I thought we were taking Dexter in to be treated for a doggie cold but it ended up being a very severe heart murmur. The vet said it was a 5 or 6 with the next phase being heart failure.
This was in August of last year.
Fortunately we've been able to medicate him and keep him alive and comfy since then.
We've been getting constant blood work, urinalysis, and have had 2 ultrasounds.
His first ultrasound showed that he had degenerative heart disease and the most recent one a few weeks ago showed that his heart has grown.
It's sad. I'm sad.
I was devastated when we found out the news and thought it was so unfair because both boys would be in school.
It was supposed to be our time to hang and reconnect after 6 years of him being terrorized by his human brothers.

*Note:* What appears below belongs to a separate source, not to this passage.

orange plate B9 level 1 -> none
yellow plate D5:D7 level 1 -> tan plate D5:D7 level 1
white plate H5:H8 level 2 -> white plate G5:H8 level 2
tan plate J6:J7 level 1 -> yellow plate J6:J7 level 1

Just him and me, cuddling in bed. We are doing that now. It's nice.
I can't help but feel the dread and I don't know what to do with it.

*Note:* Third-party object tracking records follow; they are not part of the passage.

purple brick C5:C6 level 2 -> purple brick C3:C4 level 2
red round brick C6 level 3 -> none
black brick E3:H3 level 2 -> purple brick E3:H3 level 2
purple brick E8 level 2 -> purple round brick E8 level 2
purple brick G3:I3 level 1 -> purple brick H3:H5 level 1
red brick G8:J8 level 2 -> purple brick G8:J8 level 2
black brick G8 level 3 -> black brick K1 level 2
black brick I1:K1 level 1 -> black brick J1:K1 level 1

I am beyond grateful we got more time together but the inevitable is going to happen and most likely soon since his cough has changed.

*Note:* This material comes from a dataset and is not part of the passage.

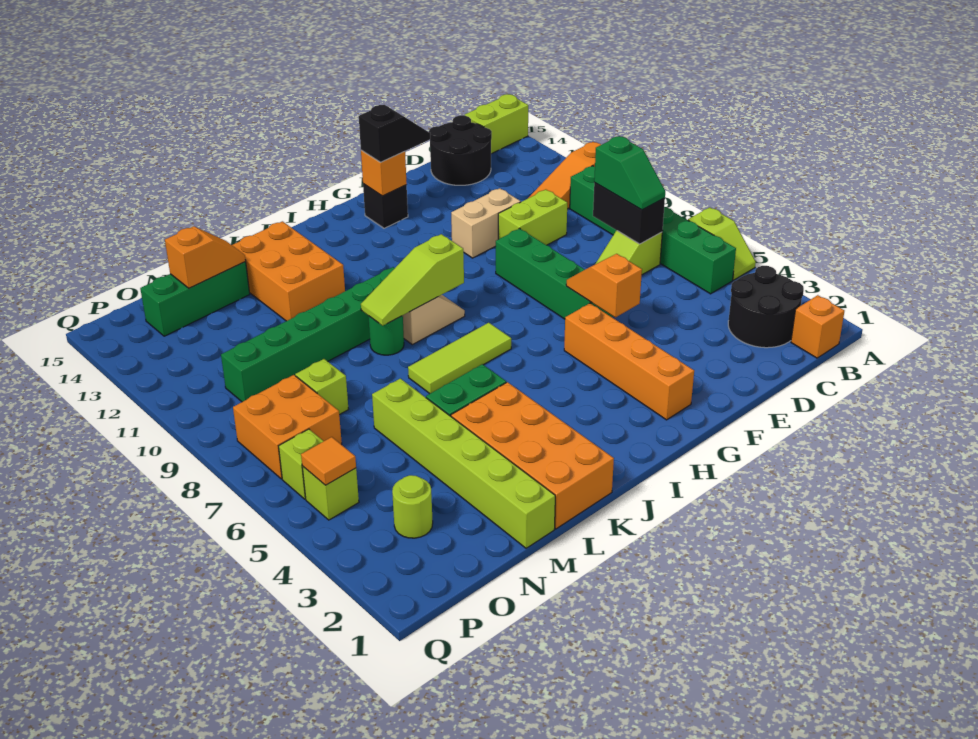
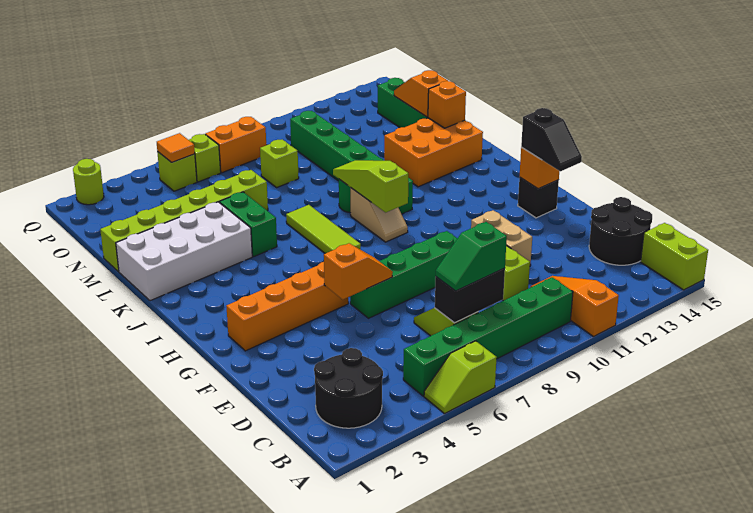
orange brick B1 level 1 -> orange brick L14 level 2
orange brick K1:L4 level 1 -> white brick K1:L4 level 1
orange slope M14:N14 level 2 top N -> orange slope M14:N14 level 2 top M
lime round brick O3 level 1 -> lime round brick Q2 level 1
orange brick O7:P8 level 1 -> orange brick P7:P8 level 1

I don't want to put him down, I don't know that I believe in euthanizing. I definitely don't want to see him suffer though.
I've told a couple people this is going to be major for my sobriety. I NEED to be sober. I stopped last time accidentally and definitely spiraled with the little ones asthma and then again in August with Dexters shortened life sentence.
All those health ailments while growing a business was so exhausting. And too much which ushered in the self medicating.
I feel like I'm in survival mode. People ask me about the weekend and I respond I'm just trying to get through the next event. Whatever it is. Picking up the kids from school, going to the grocery store, a play date, whateves. One day at a time right?
I feel like a flake because I cancel stuff but I feel so physically uncomfortable and tired and know that I'm "taking care of myself" but wonder if I'm ever going to be able to have energy. To be able to consistantly get shit done. Is it always going to be so much of a struggle?
I want balance. I want to be able to rest but rest when the house is clean so when I rest its real rest instead of guilt rest. I want to be able to numb out some of the pain and dread I feel about Dex and about the recent news of illnesses and divorces.
I know now that I must "sit through it" but God that's so much easier said than done. How long does it last? I know the pain will end but those situations won't. The change won't. The uncertainty won't.
I'm grateful to be writing again. This is good for me.